Kefir (russisch кефи́р kefir; international auch kephir) ist ein dickflüssiges Sauermilchprodukt mit einem geringen Gehalt an Kohlensäure und Alkohol, das ursprünglich aus der Nordkaukasus-Region stammt. Ähnlich wie Joghurt entsteht Kefir durch einen Gärungsprozess (Fermentation), an dem aber neben Milchsäurebakterien wie Lactococcus lactis, Lactobacillus acidophilus und Lactobacillus kefiranofaciens auch Hefen wie Candida utilis, Saccharomyces fragilis, Kluyveromyces marxianus (alias Candida kefyr) und Kluyveromyces lactis beteiligt sind, die Kohlensäure und Alkohol bilden.
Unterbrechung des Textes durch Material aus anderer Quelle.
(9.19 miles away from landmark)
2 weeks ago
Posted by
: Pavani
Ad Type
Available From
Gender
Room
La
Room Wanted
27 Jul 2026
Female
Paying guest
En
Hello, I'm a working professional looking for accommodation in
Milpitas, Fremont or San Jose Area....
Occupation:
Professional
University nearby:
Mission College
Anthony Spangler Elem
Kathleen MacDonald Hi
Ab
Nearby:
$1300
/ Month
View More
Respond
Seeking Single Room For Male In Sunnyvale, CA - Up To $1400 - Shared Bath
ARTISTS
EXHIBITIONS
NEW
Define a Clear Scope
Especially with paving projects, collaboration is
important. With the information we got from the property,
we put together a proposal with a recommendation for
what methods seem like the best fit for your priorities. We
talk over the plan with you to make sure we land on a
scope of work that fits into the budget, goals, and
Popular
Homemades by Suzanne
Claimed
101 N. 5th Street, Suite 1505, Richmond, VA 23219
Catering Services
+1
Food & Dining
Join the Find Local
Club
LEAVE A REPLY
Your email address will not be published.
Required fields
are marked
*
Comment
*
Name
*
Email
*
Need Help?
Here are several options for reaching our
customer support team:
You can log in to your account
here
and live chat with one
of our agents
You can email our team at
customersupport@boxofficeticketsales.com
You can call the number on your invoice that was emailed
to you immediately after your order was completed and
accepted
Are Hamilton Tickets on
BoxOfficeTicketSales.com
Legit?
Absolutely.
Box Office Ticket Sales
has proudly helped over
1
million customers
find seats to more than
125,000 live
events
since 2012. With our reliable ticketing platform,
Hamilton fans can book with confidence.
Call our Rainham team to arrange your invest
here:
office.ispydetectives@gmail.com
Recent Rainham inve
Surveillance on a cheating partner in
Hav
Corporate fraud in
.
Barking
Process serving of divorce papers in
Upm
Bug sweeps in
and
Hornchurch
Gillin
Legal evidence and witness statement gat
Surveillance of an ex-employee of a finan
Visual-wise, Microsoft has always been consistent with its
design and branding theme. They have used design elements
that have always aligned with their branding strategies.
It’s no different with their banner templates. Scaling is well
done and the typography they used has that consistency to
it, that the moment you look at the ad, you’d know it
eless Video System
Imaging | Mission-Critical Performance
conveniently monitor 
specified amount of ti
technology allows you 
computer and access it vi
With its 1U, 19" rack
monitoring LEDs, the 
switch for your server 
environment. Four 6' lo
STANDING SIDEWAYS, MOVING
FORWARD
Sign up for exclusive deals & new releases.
Kefir ist neben Choormog und Kumys eines der Milchprodukte, bei deren Herstellung Hefe eingesetzt wird.

Während die Mikroorganismen im Kefir den Milchzucker umsetzen, basiert der sogenannte Wasserkefir auf der Vergärung von Haushaltszucker oder Fructose in wässriger Lösung.

Nachdem Kefir außerhalb der Kaukasus-Region zunächst wenig Verbreitung gefunden hatte, wurde er ab 1908 in Russland von Ärzten als heilsames Getränk Patienten mit z. B. Darmbeschwerden verabreicht.[1]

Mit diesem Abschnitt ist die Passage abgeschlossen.